REPUBLIKA.CO.ID, JAKARTA -- Pengamat transportasi Ki Darmaningtyas berharap pemerintah meninjau ulang rencana pemberian insentif melalui subsidi pembelian kendaraan listrik pribadi di Indonesia. Ia menilai, subsidi itu seharusnya dialihkan ke angkutan umum.
"Kalau pemerintah akan memberikan subsidi melalui pengadaan kendaraan listrik, harusnya subsidi tersebut untuk angkutan umum," kata Ketua Institut Studi Transportasi (Instran) itu di Jakarta, Kamis (12/1/2023).

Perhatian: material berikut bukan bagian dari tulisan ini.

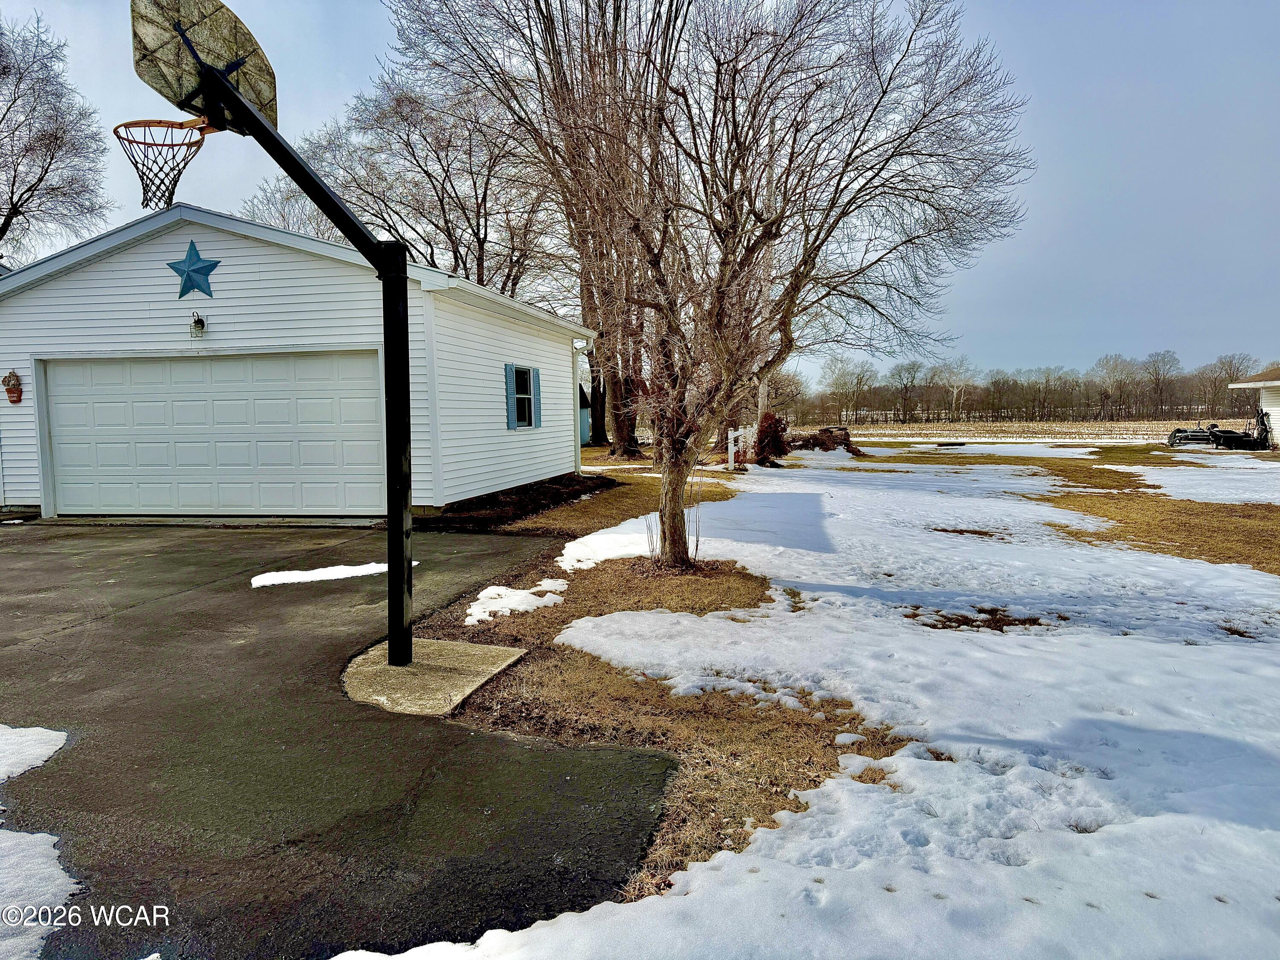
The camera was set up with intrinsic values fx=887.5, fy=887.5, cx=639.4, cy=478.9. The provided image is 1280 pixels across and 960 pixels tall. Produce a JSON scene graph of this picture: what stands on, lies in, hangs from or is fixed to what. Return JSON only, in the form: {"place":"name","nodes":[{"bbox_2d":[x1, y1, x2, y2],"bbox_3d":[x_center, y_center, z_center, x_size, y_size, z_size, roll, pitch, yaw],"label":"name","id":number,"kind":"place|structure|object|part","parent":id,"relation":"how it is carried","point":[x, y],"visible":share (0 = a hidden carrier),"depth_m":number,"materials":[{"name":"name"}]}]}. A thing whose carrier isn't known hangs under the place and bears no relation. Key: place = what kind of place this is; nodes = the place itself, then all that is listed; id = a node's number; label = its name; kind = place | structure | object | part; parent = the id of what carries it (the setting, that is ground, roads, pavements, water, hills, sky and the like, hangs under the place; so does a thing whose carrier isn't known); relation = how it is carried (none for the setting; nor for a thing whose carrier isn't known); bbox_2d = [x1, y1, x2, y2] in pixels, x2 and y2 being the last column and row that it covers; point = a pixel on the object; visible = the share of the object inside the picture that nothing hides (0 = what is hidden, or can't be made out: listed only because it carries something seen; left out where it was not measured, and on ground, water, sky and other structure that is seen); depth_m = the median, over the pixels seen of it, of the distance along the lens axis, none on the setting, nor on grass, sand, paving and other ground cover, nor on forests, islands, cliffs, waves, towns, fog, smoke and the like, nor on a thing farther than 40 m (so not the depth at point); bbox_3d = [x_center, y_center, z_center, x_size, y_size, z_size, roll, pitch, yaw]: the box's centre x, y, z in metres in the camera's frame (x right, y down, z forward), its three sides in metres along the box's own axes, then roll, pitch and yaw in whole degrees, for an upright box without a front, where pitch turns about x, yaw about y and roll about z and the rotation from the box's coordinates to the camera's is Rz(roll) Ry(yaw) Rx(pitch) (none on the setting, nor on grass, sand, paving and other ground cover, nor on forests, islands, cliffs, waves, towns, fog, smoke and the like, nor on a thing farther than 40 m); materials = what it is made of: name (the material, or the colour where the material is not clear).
{"place":"outdoors","nodes":[
{"label":"outdoors","id":0,"kind":"place"},
{"bbox_2d":[0,202,591,520],"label":"garage","id":1,"kind":"structure","parent":0,"point":[91,275],"depth_m":12.40,"materials":[{"name":"plastic"}]},
{"bbox_2d":[2,369,22,403],"bbox_3d":[-8.844,-1.290,12.491,0.285,0.512,0.208,0,4,12],"label":"ornament","id":2,"kind":"object","parent":1,"relation":"attached to","point":[9,391],"visible":0.99,"depth_m":12.45,"materials":[{"name":"red"}]},
{"bbox_2d":[166,238,220,298],"bbox_3d":[-5.813,-2.727,11.537,0.909,0.809,0.132,0,4,12],"label":"star decoration","id":3,"kind":"object","parent":1,"relation":"attached to","point":[202,267],"visible":0.99,"depth_m":11.51,"materials":[{"name":"blue metal"}]},
{"bbox_2d":[189,311,206,336],"bbox_3d":[-5.684,-1.988,11.379,0.194,0.302,0.258,0,4,12],"label":"wall lamp","id":4,"kind":"object","parent":1,"relation":"attached to","point":[199,321],"visible":0.97,"depth_m":11.36,"materials":[{"name":"black metal"}]},
{"bbox_2d":[39,351,387,518],"bbox_3d":[-5.798,-0.546,12.145,5.443,2.219,0.200,0,4,12],"label":"garage door","id":5,"kind":"structure","parent":1,"relation":"in","point":[199,361],"depth_m":11.98,"materials":[{"name":"white metal"}]},
{"bbox_2d":[504,364,519,428],"bbox_3d":[-2.052,-1.366,14.348,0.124,0.977,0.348,0,4,12],"label":"shutter","id":6,"kind":"object","parent":1,"relation":"attached to","point":[512,402],"visible":0.91,"depth_m":14.26,"materials":[{"name":"blue plastic"}]},
{"bbox_2d":[514,366,535,426],"bbox_3d":[-1.985,-1.380,14.556,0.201,1.121,0.984,0,4,12],"label":"window","id":7,"kind":"structure","parent":1,"relation":"in","point":[523,375],"depth_m":14.75,"materials":[{"name":"glass"}]},
{"bbox_2d":[530,367,541,427],"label":"shutter","id":8,"kind":"object","parent":1,"relation":"attached to","point":[539,407],"visible":0.75,"depth_m":15.18,"materials":[{"name":"plastic"}]},
{"bbox_2d":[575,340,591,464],"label":"downspout","id":9,"kind":"object","parent":1,"relation":"attached to","point":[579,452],"visible":0.87,"depth_m":18.01,"materials":[{"name":"white metal"}]},
{"bbox_2d":[0,516,675,959],"label":"driveway","id":10,"kind":"structure","parent":0,"point":[35,555],"materials":[{"name":"grey asphalt"}]},
{"bbox_2d":[0,724,67,781],"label":"snow patch","id":11,"kind":"object","parent":10,"relation":"on","point":[33,749],"visible":0.96,"depth_m":3.78,"materials":[{"name":"white snow"}]},
{"bbox_2d":[0,826,80,959],"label":"snow patch","id":12,"kind":"object","parent":10,"relation":"on","point":[46,923],"visible":0.95,"depth_m":2.81,"materials":[{"name":"white snow"}]},
{"bbox_2d":[246,560,411,587],"bbox_3d":[-2.719,0.828,7.933,1.084,0.057,0.860,0,4,12],"label":"snow patch","id":13,"kind":"object","parent":10,"relation":"on","point":[295,576],"visible":0.67,"depth_m":7.77,"materials":[{"name":"white snow"}]},
{"bbox_2d":[341,637,527,715],"bbox_3d":[-1.224,1.094,5.029,1.057,0.047,1.060,0,4,12],"label":"concrete pad","id":14,"kind":"object","parent":10,"relation":"in","point":[398,670],"visible":0.73,"depth_m":4.89,"materials":[{"name":"concrete"}]},
{"bbox_2d":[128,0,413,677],"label":"basketball hoop","id":15,"kind":"object","parent":14,"relation":"on","point":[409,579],"visible":0.98,"depth_m":4.46,"materials":[{"name":"black metal"}]},
{"bbox_2d":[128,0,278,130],"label":"basketball backboard","id":16,"kind":"object","parent":15,"relation":"attached to","point":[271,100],"visible":0.77,"depth_m":4.41,"materials":[{"name":"plastic"}]},
{"bbox_2d":[111,117,212,209],"bbox_3d":[-2.459,-1.630,4.569,0.442,0.376,0.491,0,4,12],"label":"basketball hoop","id":17,"kind":"object","parent":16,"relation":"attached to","point":[189,144],"visible":0.84,"depth_m":4.56,"materials":[{"name":"orange metal"}]},
{"bbox_2d":[578,382,593,447],"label":"shed","id":18,"kind":"structure","parent":0,"point":[584,423],"depth_m":34.61,"materials":[{"name":"blue"}]},
{"bbox_2d":[0,0,1279,388],"label":"sky","id":19,"kind":"structure","parent":0,"point":[337,84],"materials":[{"name":"blue"}]},
{"bbox_2d":[410,442,1279,917],"label":"lawn","id":20,"kind":"structure","parent":0,"point":[981,611],"materials":[{"name":"brown plant"}]},
{"bbox_2d":[416,474,614,531],"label":"mulch bed","id":21,"kind":"object","parent":20,"relation":"on","point":[525,509],"visible":0.62,"depth_m":12.60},
{"bbox_2d":[466,578,569,624],"bbox_3d":[-0.928,0.903,6.719,0.769,0.095,1.068,0,4,12],"label":"snow patch","id":22,"kind":"object","parent":20,"relation":"on","point":[481,595],"visible":0.78,"depth_m":6.60,"materials":[{"name":"white snow"}]},
{"bbox_2d":[381,0,688,461],"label":"bare tree","id":23,"kind":"object","parent":20,"relation":"on","point":[536,1],"visible":0.74,"depth_m":22.04,"materials":[{"name":"brown plant"}]},
{"bbox_2d":[555,515,664,570],"bbox_3d":[-0.184,0.680,9.418,1.440,0.110,1.972,0,4,12],"label":"snow patch","id":24,"kind":"object","parent":20,"relation":"on","point":[565,552],"visible":0.58,"depth_m":9.07,"materials":[{"name":"white snow"}]},
{"bbox_2d":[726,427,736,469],"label":"white post","id":25,"kind":"object","parent":20,"relation":"on","point":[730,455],"visible":0.96,"depth_m":21.17,"materials":[{"name":"white"}]},
{"bbox_2d":[726,424,755,468],"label":"white fence","id":26,"kind":"object","parent":20,"relation":"on","point":[730,455],"visible":0.77,"depth_m":21.98,"materials":[{"name":"white"}]},
{"bbox_2d":[482,0,1032,569],"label":"bare tree","id":27,"kind":"object","parent":20,"relation":"on","point":[796,275],"visible":1,"depth_m":7.67,"materials":[{"name":"brown plant"}]},
{"label":"tree trunk","id":28,"kind":"part","parent":27,"relation":"part of","materials":[{"name":"plant"}]},
{"bbox_2d":[753,411,790,465],"bbox_3d":[3.414,-1.059,23.268,1.233,1.504,1.363,0,4,12],"label":"shrub","id":29,"kind":"object","parent":20,"relation":"on","point":[780,445],"visible":0.8,"depth_m":22.97,"materials":[{"name":"red plant"}]},
{"bbox_2d":[788,426,861,455],"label":"wood pile","id":30,"kind":"object","parent":20,"relation":"on","point":[825,431],"visible":0.71,"depth_m":29.61,"materials":[{"name":"brown plant"}]},
{"bbox_2d":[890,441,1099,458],"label":"snow patch","id":31,"kind":"object","parent":20,"relation":"on","point":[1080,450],"visible":0.84,"depth_m":31.41,"materials":[{"name":"white snow"}]},
{"bbox_2d":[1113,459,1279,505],"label":"snow patch","id":32,"kind":"object","parent":20,"relation":"on","point":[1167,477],"visible":0.84,"depth_m":17.00,"materials":[{"name":"white snow"}]},
{"bbox_2d":[1165,409,1270,450],"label":"farm equipment","id":33,"kind":"object","parent":20,"relation":"on","point":[1228,431],"visible":0.91,"depth_m":30.21,"materials":[{"name":"black metal"}]},
{"bbox_2d":[786,417,1239,443],"label":"field","id":34,"kind":"structure","parent":0,"point":[870,429],"materials":[{"name":"beige plant"}]},
{"bbox_2d":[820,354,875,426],"label":"bare tree","id":35,"kind":"object","parent":34,"relation":"on","point":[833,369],"visible":0.97,"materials":[{"name":"plant"}]},
{"bbox_2d":[888,359,925,425],"label":"tree","id":36,"kind":"object","parent":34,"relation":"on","point":[907,383],"visible":0.99,"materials":[{"name":"brown plant"}]},
{"bbox_2d":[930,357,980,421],"label":"tree","id":37,"kind":"object","parent":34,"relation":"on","point":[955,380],"visible":0.97,"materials":[{"name":"plant"}]},
{"bbox_2d":[767,350,1276,426],"label":"tree line","id":38,"kind":"object","parent":34,"relation":"on","point":[1225,380],"visible":0.73,"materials":[{"name":"brown wood"}]},
{"bbox_2d":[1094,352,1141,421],"label":"tree","id":39,"kind":"object","parent":34,"relation":"on","point":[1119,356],"visible":0.98,"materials":[{"name":"plant"}]},
{"bbox_2d":[1142,349,1182,418],"label":"tree","id":40,"kind":"object","parent":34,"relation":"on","point":[1172,356],"visible":0.98,"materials":[{"name":"plant"}]},
{"bbox_2d":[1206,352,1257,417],"label":"bare tree","id":41,"kind":"object","parent":34,"relation":"on","point":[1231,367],"visible":0.76,"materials":[{"name":"brown plant"}]},
{"bbox_2d":[1229,366,1279,444],"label":"neighboring house","id":42,"kind":"structure","parent":0,"point":[1275,383],"depth_m":30.38,"materials":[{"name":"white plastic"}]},
{"label":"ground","id":43,"kind":"structure","parent":0},
{"bbox_2d":[0,10,110,260],"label":"bare tree","id":44,"kind":"object","parent":43,"relation":"on","point":[14,208],"visible":0.97,"depth_m":28.55,"materials":[{"name":"plant"}]},
{"bbox_2d":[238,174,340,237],"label":"bare tree","id":45,"kind":"object","parent":43,"relation":"on","point":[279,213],"visible":0.27,"depth_m":37.52,"materials":[{"name":"plant"}]},
{"bbox_2d":[286,71,561,287],"bbox_3d":[-6.955,-7.341,31.035,10.599,13.218,10.743,-5,6,-44],"label":"bare tree","id":46,"kind":"object","parent":43,"relation":"on","point":[449,235],"visible":0.73,"depth_m":29.15,"materials":[{"name":"brown plant"}]},
{"bbox_2d":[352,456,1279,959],"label":"snow patch","id":47,"kind":"structure","parent":43,"relation":"on","point":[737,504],"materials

Darmaningtyas mengatakan, pemerintah dapat memberikan subsidi kepada para pengusaha angkutan umum untuk membeli bus listrik yang dapat dioperasikan secara komersial. Menurut dia, pemberian subsidi kepada perusahaan angkutan umum akan mendorong pengembangan industri kendaraan listrik, juga dapat memperbaiki layanan angkutan umum dengan sarana transportasi yang lebih ramah lingkungan, dan dapat mengurangi kemacetan.
Ia menjelaskan, subsidi untuk pembelian bus yang diperuntukkan bagi angkutan umum, subsidinya tepat sasaran karena mayoritas pengguna angkutan umum adalah golongan menengah ke bawah. Selain itu, subsidi pembelian bus listrik untuk angkutan umum juga tidak akan menambah kemacetan jalan seperti halnya subsidi untuk membeli mobil listrik atau motor listrik.
"Subsidi kendaraan listrik (pribadi) itu sama saja akan menambah banyak jumlah kendaraan yang beredar di jalan sehingga selain akan menambah macet juga akan menimbulkan kesemrawutan lalu lintas dan menyumbang jumlah kecelakaan lalu lintas yang makin meningkat," ujarnya.
Senada dengan hal tersebut, Ketua Bidang Advokasi dan Kemasyarakatan Masyarakat Transportasi Indonesia (MTI) Djoko Setijowarno menilai rencana subsidi sebesar Rp5 triliun untuk pembelian kendaraan listrik seharusnya dialihkan ke pembenahan dan perbaikan transportasi umum. Djoko menilai mobilitas masyarakat terbesar masih di sektor transportasi darat sehingga subsidi bisa diberikan untuk angkutan umum perkotaan maupun angkutan jalan perintis.
"Untuk menambah subsidi sektor transportasi darat, lebih bijak jika pemerintah dan DPR bersepakat mau mengalihkan insentif untuk kendaraan listrik sebesar Rp5 triliun diberikan pada perbaikan dan pembenahan transportasi umum," katanya.
Akademisi Prodi Teknik Sipil Unika Soegijapranata itu menyampaikan, secara umum kondisi layanan transportasi massal makin menurun, ditambah kondisi geografis yang menyulitkan penyaluran BBM khususnya di daerah 3T (Terdepan, Terluar, dan Tertinggal) dan daerah kepulauan.
Ia mengatakan, banyak transportasi umum yang tidak layak beroperasi di sejumlah daerah. Selain itu, juga banyak desa-desa yang tidak lagi memiliki angkutan pedesaan.
Dampaknya, para pelajar yang berada di pedesaan menuju sekolahnya beralih menggunakan sepeda motor. Hal tersebut juga terjadi di wilayah perkotaan yang sudah menurun kualitas layanan transportasi umumnya.
"Maka lebih bijak insentif kendaraan listrik diprioritaskan untuk membenahi transportasi umum. Angka inflasi dapat ditekan dengan makin banyak warga menggunakan transportasi umum di perkotaan," katanya.
Djoko menambahkan, dengan memberikan subsidi pada kendaraan listrik di daerah 3T, maka pemerintah bisa fokus pada perbaikan infrastruktur listrik yang tersedia. Sejalan dengan pemenuhan kebutuhan bahan bakar untuk pembangkit listrik di daerah tersebut, maka ekosistem akan terbangun dan ketergantungan BBM bisa dikurangi.
"Memberikan insentif untuk membenahi transportasi umum di banyak kota, kendaraan listrik daerah 3T dan kepulauan akan lebih bijak dan tepat sasaran. Di perkotaan kemacetan akan berkurang, angka kecelakaan menurun dan polusi udara rendah," katanya.